La grande illusion : que la guerre serait courte, décisive, et permettrait de mettre un terme à la position dominante que l’Allemagne occupait en Europe depuis Bismarck. Que la France pourrait non seulement récupérer les territoires perdus depuis 1789, mais aussi établir en Europe occidentale et centrale une sphère d’influence de premier rang, à la fois politique, militaire et économique. Et pour finir que les traités de paix, même s’ils n’étaient pas parfaits du point de vue français, permettraient néanmoins de réaliser progressivement les principaux objectifs poursuivis et en tout cas garantiraient la sécurité du pays à long terme. Ces illusions n’étaient pas partagées également par tous les responsables, mais elles constituèrent cependant la toile de fond de leurs réflexions pendant toute la guerre1.

Néanmoins, dans le flot des commémorations du centenaire de la Première Guerre mondiale, un livre consacré aux buts de guerre et à la politique de paix de la France pourra surprendre. Quoi de plus démodé en effet, paraît-il, que l’histoire politico-stratégique classique, celle des campagnes militaires, des plans d’opérations, des buts de guerre des belligérants, des négociations et des traités de paix ? C’est l’« histoire vue d’en haut », dit-on aujourd’hui, alors que ne comptent plus, pour beaucoup de nos contemporains, que les perceptions et la mémoire des simples combattants, l’« histoire vue d’en bas », y compris les peurs, la misère, l’inconfort quotidien des soldats. L’histoire mémorielle dérive souvent vers une forme de catharsis collective quelque peu voyeuriste.
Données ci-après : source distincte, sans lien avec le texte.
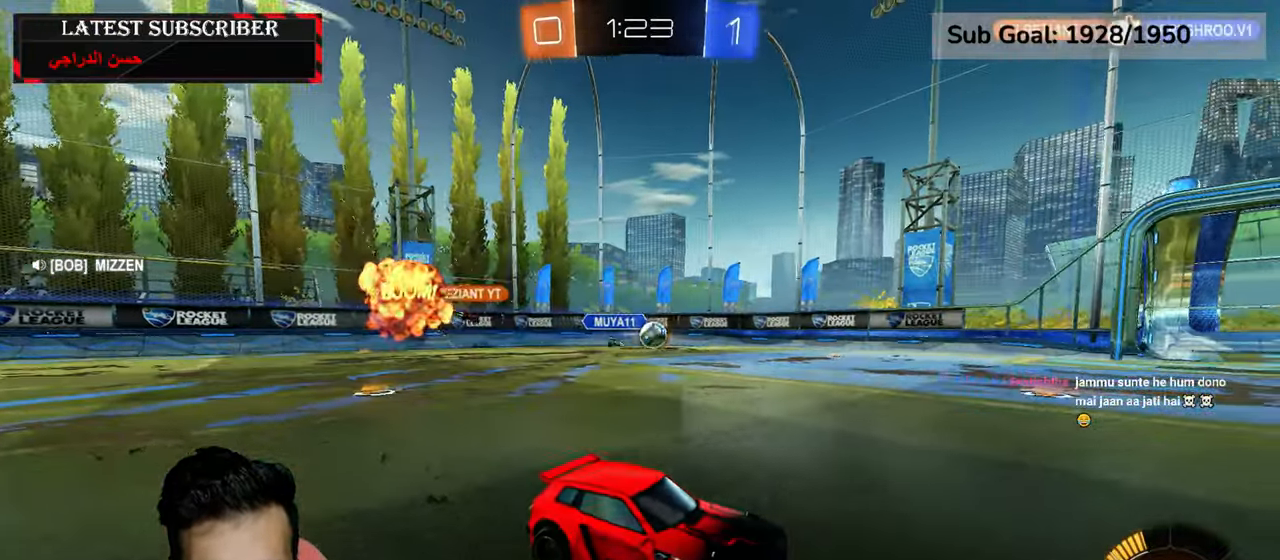
{"dt_ms": 1000, "buttons": ["R1"], "left_stick": "left", "right_stick": "center", "events": [[100, "L1", "up"], [250, "R1", "down"], [450, "left_stick", "left"], [567, "left_stick", "center"], [700, "R1", "up"], [767, "L1", "down"], [934, "L1", "up"], [950, "left_stick", "left"], [967, "R1", "down"]]}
L’émotion se substitue à la réflexion.

Mais ce sont les dirigeants qui ont pris les grandes décisions, de l’entrée en guerre aux traités de paix, à travers les différentes phases du conflit. C’est « l’histoire vue d’en haut », si on veut parler ainsi, qui a façonné l’avenir de la France et de l’Europe pour la suite, avec des répercussions jusqu’à nos jours, des Balkans à l’Ukraine. C’est l’« histoire vue d’en haut » qui a conduit à la Seconde Guerre mondiale et aux différents totalitarismes du XXe siècle, largement issus de la Grande Guerre et des traités de paix. Il est donc indispensable de s’interroger sur les buts de guerre des responsables, sur ce qu’ils voulaient obtenir, sur le type de système international qu’ils voulaient instaurer après le conflit. Or, ces responsables, qu’ils fussent hommes politiques, diplomates, militaires, acteurs de l’économie, de la presse, de la vie intellectuelle et scientifique du pays, ont consacré beaucoup de temps et de réflexion à ces questions. Sans être, et de loin, tous d’accord entre eux, ils ont néanmoins développé un ensemble d’objectifs ambitieux, qui allaient beaucoup plus loin que la simple récupération de l’Alsace-Lorraine.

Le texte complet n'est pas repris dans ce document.